The Hip Pocket #34: NORTH BY NORTHWEST
A fond look at one of Hitchcock's highest high points
There is no single canon.
We all have movies we love.
Some of them are great movies. Some of them are terrible movies. Love does not care. Love is unreasonable. Love is blind. We love what we love, and the louder you love it, the better.
One of my favorite things is sharing a film I love with someone. Even if they don't love it the same way I do, that experience imparts something about you to that person. When you share something you love, you are sharing a part of yourself, and there is nothing more vulnerable or personal than that.
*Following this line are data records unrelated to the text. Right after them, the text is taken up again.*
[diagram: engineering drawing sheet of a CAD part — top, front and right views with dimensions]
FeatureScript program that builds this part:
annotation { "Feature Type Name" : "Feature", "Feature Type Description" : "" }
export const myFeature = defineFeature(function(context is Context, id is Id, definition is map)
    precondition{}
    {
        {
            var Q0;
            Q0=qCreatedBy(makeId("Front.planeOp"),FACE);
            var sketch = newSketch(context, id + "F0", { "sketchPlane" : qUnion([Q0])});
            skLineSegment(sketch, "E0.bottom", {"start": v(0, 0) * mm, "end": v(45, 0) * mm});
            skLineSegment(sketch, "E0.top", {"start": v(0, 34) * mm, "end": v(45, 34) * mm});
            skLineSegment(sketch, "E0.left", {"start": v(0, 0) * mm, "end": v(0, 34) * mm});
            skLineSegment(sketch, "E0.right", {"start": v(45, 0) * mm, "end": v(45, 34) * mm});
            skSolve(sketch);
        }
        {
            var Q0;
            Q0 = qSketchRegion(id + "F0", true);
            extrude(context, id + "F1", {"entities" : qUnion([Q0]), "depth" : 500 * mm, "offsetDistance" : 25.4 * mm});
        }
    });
I don't think of these movies as the canon or the official library or anything that formal. These are all just movies I keep in my hip pocket, movies I've filed away as part of my own personal ongoing film festival as worthwhile and notable.
This is an ongoing list, one without an ending. This is The Hip Pocket.
North by Northwest
Cary Grant, Eva Marie Saint, James Mason, Jessie Royce Landon, Leo G. Carroll, Josephine Hutchinson, Philip Ober, Martin Landau, Adam Williams, Edward Platt, Robert Ellenstein, Les Tremayne, Philip Coolidge, Patrick McVey, Edward Binns, Ken Lynch
cinematography by Robert Burks
music by Bernard Herrmann
screenplay by Ernest Lehman
produced by Alfred Hitchcock
directed by Alfred Hitchcock
Not Rated
2 hrs 16 mins
[This review is reprinted from the Pull The Strings series]
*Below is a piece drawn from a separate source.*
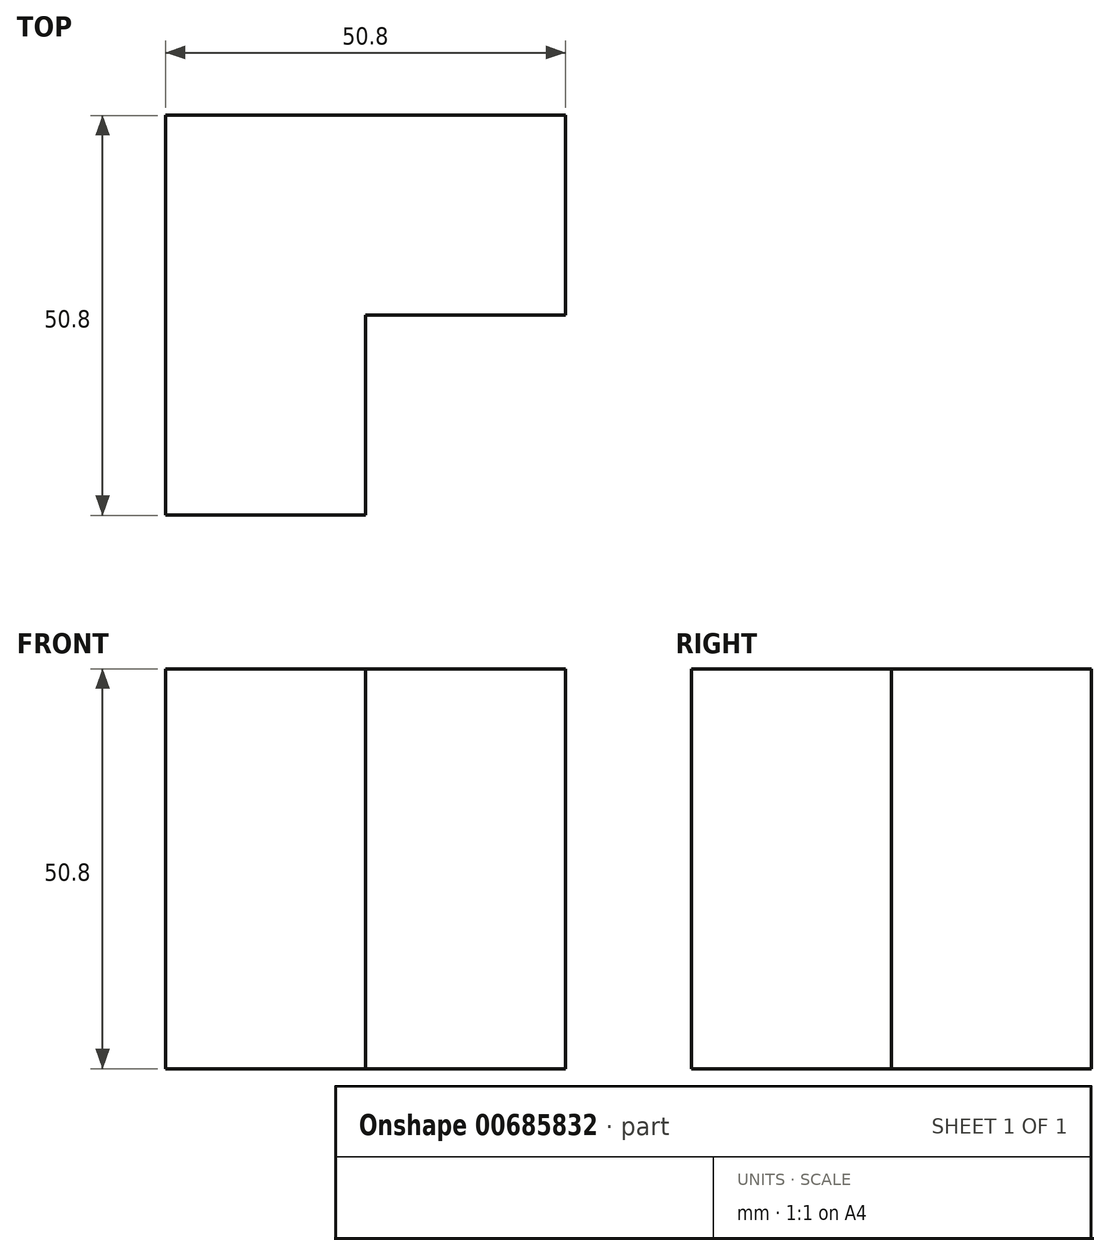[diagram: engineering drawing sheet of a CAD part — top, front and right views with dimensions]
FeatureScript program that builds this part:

“If it’s Alfred Hitchcock, you know it’s good.”
My ten-year-old recently chirped that from the back seat of the car as I was driving, and while I was entertained by how much sorrow he’s in for when he lays eyes on some of Hitchcock’s lesser works, it was exciting to see how much he’s tuned in to the strong authorial hand the director had on his career.
I’m not a believer that every film belongs to the director. I think most films are completely collaborative, the result of a magical alchemy that results from all sorts of artists coming together. I’ve seen movies where I can’t imagine them without a specific prop or a hat or a location or a small grace note in a performance, and the more time you spend working on film sets, the more you understand just how many unseen hands contribute to every single bit of magic. But there are certainly directors who had strong authorial voices, and recognizing them is part of learning to read film as an art form.
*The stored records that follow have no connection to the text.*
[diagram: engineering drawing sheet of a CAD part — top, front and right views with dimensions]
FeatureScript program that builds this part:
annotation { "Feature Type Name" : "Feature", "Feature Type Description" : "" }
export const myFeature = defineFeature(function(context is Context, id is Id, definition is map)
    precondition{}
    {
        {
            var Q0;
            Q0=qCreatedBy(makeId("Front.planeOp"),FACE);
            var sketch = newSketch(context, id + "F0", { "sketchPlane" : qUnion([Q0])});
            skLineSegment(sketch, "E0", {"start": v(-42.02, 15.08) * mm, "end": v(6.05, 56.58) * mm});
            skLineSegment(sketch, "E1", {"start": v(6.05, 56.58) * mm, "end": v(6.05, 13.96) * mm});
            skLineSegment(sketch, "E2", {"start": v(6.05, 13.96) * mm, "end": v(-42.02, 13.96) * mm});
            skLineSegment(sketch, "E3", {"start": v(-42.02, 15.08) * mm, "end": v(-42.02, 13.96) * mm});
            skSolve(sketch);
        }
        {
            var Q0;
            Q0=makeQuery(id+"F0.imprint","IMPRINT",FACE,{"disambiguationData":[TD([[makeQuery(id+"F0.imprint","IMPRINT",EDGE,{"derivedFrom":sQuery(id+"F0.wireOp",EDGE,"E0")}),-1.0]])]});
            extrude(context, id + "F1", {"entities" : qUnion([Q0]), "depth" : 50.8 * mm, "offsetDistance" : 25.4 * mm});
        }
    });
This summer, I introduced the boys to Hitchcock with the full-force blast of Psycho and it was pretty amazing. Somehow, they had avoided spoilers for the film in pop culture, something I would have thought impossible. Even so, when we sat down to watch it, they were hit by each new twist and turn like a freight train, and the final reveal was amazing. Toshi’s actually planning to go as Norman Bates for Halloween this year. When I ask them now if they want to see a Hitchcock film, it’s an instant yes. We also watched Rear Window, and that one played perfectly as well. It seemed only right that they would join me for the Pull The Strings screening of North By Northwest.